TASK TO COMPLETE
Print only the closing part of the entries. It starts at the line containing "G9. BFE or (in" and includes the final line, exactly as written.

DATA PROVIDED
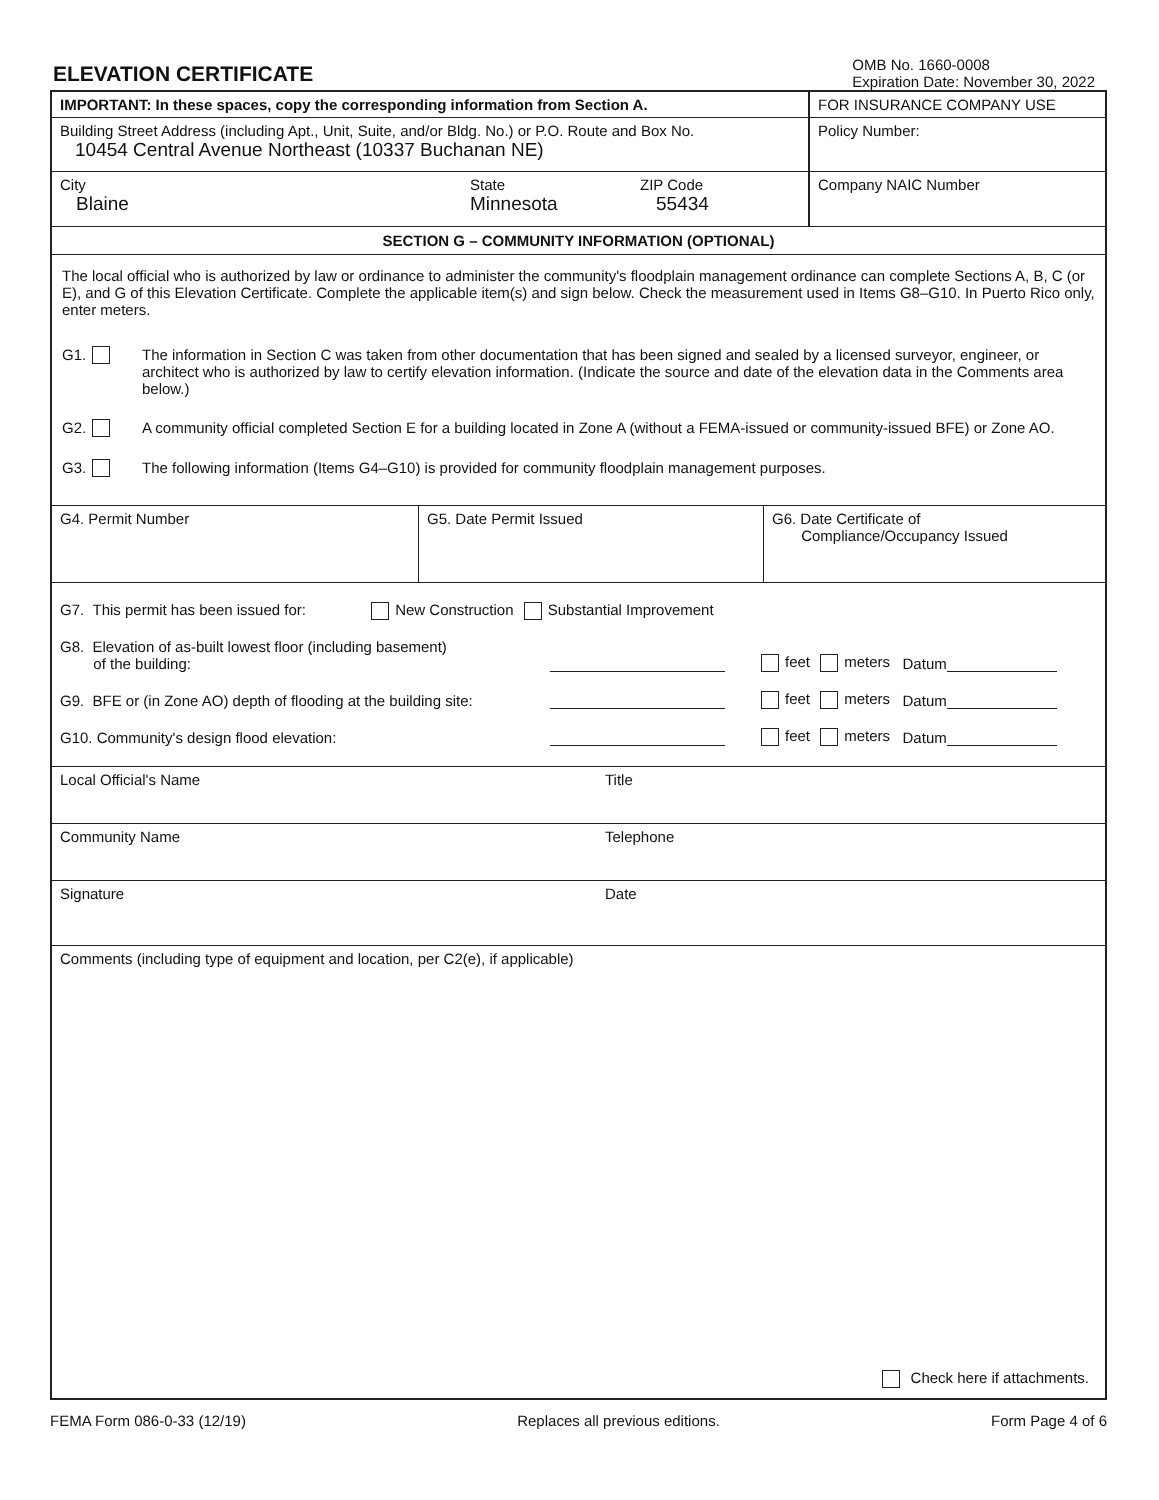ELEVATION CERTIFICATE
OMB No. 1660-0008
Expiration Date: November 30, 2022
IMPORTANT: In these spaces, copy the corresponding information from Section A.
Building Street Address (including Apt., Unit, Suite, and/or Bldg. No.) or P.O. Route and Box No.
10454 Central Avenue Northeast (10337 Buchanan NE)
City
Blaine
State
Minnesota
ZIP Code
55434
FOR INSURANCE COMPANY USE
Policy Number:
Company NAIC Number
SECTION G – COMMUNITY INFORMATION (OPTIONAL)
The local official who is authorized by law or ordinance to administer the community's floodplain management ordinance can complete Sections A, B, C (or E), and G of this Elevation Certificate. Complete the applicable item(s) and sign below. Check the measurement used in Items G8–G10. In Puerto Rico only, enter meters.
G1. The information in Section C was taken from other documentation that has been signed and sealed by a licensed surveyor, engineer, or architect who is authorized by law to certify elevation information. (Indicate the source and date of the elevation data in the Comments area below.)
G2. A community official completed Section E for a building located in Zone A (without a FEMA-issued or community-issued BFE) or Zone AO.
G3. The following information (Items G4–G10) is provided for community floodplain management purposes.
G4. Permit Number G5. Date Permit Issued G6. Date Certificate of
Compliance/Occupancy Issued
G7. This permit has been issued for: New Construction Substantial Improvement
G8. Elevation of as-built lowest floor (including basement)
of the building:
feet meters Datum
G9. BFE or (in Zone AO) depth of flooding at the building site:
feet meters Datum
G10. Community's design flood elevation:
feet meters Datum
Local Official's Name Title
Community Name Telephone
Signature Date
Comments (including type of equipment and location, per C2(e), if applicable)
Check here if attachments.
FEMA Form 086-0-33 (12/19) Replaces all previous editions. Form Page 4 of 6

EXERCISE RESPONSE
G9. BFE or (in Zone AO) depth of flooding at the building site:
feet meters Datum
G10. Community's design flood elevation:
feet meters Datum
Local Official's Name Title
Community Name Telephone
Signature Date
Comments (including type of equipment and location, per C2(e), if applicable)
Check here if attachments.
FEMA Form 086-0-33 (12/19) Replaces all previous editions. Form Page 4 of 6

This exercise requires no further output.